## REQUIREMENT
Rewrite the text read from the pictures in the entries below, swapping every "Corbulo" for "Drusus" and leaving all else unchanged. Omit the pictures from your answer.

(LISTED RECORDS begins)

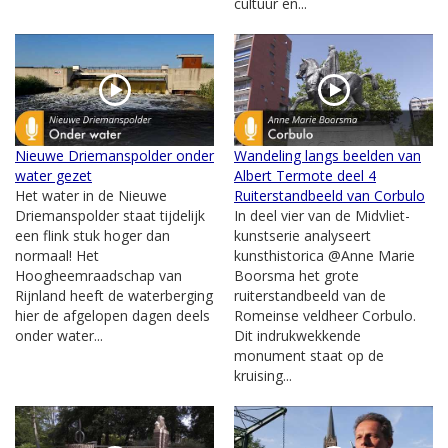
cultuur en...
Nieuwe Driemanspolder onder
Wandeling langs beelden van
water gezet
Albert Termote deel 4
Het water in de Nieuwe
Ruiterstandbeeld van Corbulo
Driemanspolder staat tijdelijk
In deel vier van de Midvliet-
een flink stuk hoger dan
kunstserie analyseert
normaal! Het
kunsthistorica @Anne Marie
Hoogheemraadschap van
Boorsma het grote
Rijnland heeft de waterberging
ruiterstandbeeld van de
hier de afgelopen dagen deels
Romeinse veldheer Corbulo.
onder water...
Dit indrukwekkende
monument staat op de
kruising...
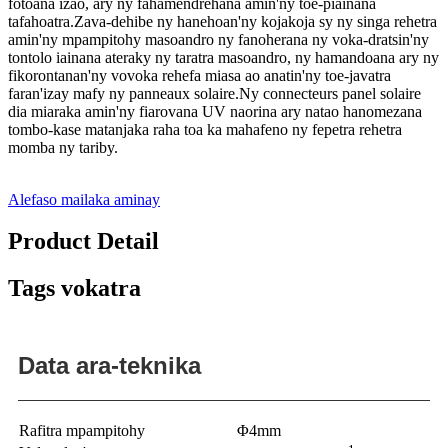
fotoana izao, ary ny fahamendrehana amin'ny toe-piainana
tafahoatra.Zava-dehibe ny hanehoan'ny kojakoja sy ny singa rehetra
amin'ny mpampitohy masoandro ny fanoherana ny voka-dratsin'ny
tontolo iainana ateraky ny taratra masoandro, ny hamandoana ary ny
fikorontanan'ny vovoka rehefa miasa ao anatin'ny toe-javatra
faran'izay mafy ny panneaux solaire.Ny connecteurs panel solaire
dia miaraka amin'ny fiarovana UV naorina ary natao hanomezana
tombo-kase matanjaka raha toa ka mahafeno ny fepetra rehetra
momba ny tariby.
Alefaso mailaka aminay
Product Detail
Tags vokatra
Data ara-teknika
Rafitra mpampitohy
Φ4mm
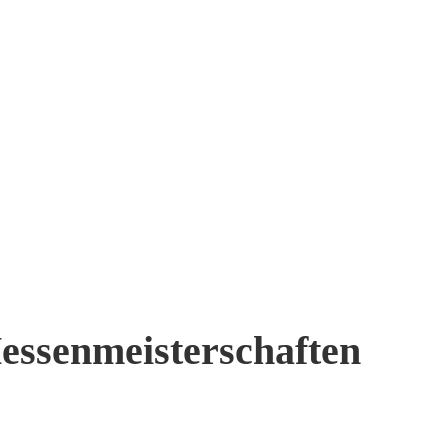
Hessenmeisterschaften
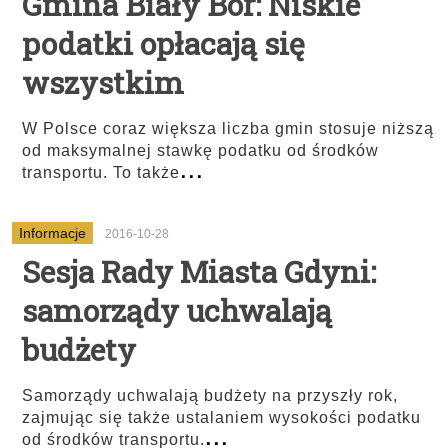
Gmina Biały Bór: Niskie
podatki opłacają się
wszystkim
W Polsce coraz większa liczba gmin stosuje niższą
od maksymalnej stawkę podatku od środków
...
transportu. To także
Informacje
2016-10-28
Sesja Rady Miasta Gdyni:
samorządy uchwalają
budżety
Samorządy uchwalają budżety na przyszły rok,
zajmując się także ustalaniem wysokości podatku
...
od środków transportu.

(LISTED RECORDS ends)

## EXERCISE OUTPUT
cultuur en...
Nieuwe Driemanspolder onder
Wandeling langs beelden van
water gezet
Albert Termote deel 4
Het water in de Nieuwe
Ruiterstandbeeld van Drusus
Driemanspolder staat tijdelijk
In deel vier van de Midvliet-
een flink stuk hoger dan
kunstserie analyseert
normaal! Het
kunsthistorica @Anne Marie
Hoogheemraadschap van
Boorsma het grote
Rijnland heeft de waterberging
ruiterstandbeeld van de
hier de afgelopen dagen deels
Romeinse veldheer Drusus.
onder water...
Dit indrukwekkende
monument staat op de
kruising...
fotoana izao, ary ny fahamendrehana amin'ny toe-piainana
tafahoatra.Zava-dehibe ny hanehoan'ny kojakoja sy ny singa rehetra
amin'ny mpampitohy masoandro ny fanoherana ny voka-dratsin'ny
tontolo iainana ateraky ny taratra masoandro, ny hamandoana ary ny
fikorontanan'ny vovoka rehefa miasa ao anatin'ny toe-javatra
faran'izay mafy ny panneaux solaire.Ny connecteurs panel solaire
dia miaraka amin'ny fiarovana UV naorina ary natao hanomezana
tombo-kase matanjaka raha toa ka mahafeno ny fepetra rehetra
momba ny tariby.
Alefaso mailaka aminay
Product Detail
Tags vokatra
Data ara-teknika
Rafitra mpampitohy
Φ4mm
Hessenmeisterschaften
Gmina Biały Bór: Niskie
podatki opłacają się
wszystkim
W Polsce coraz większa liczba gmin stosuje niższą
od maksymalnej stawkę podatku od środków
...
transportu. To także
Informacje
2016-10-28
Sesja Rady Miasta Gdyni:
samorządy uchwalają
budżety
Samorządy uchwalają budżety na przyszły rok,
zajmując się także ustalaniem wysokości podatku
...
od środków transportu.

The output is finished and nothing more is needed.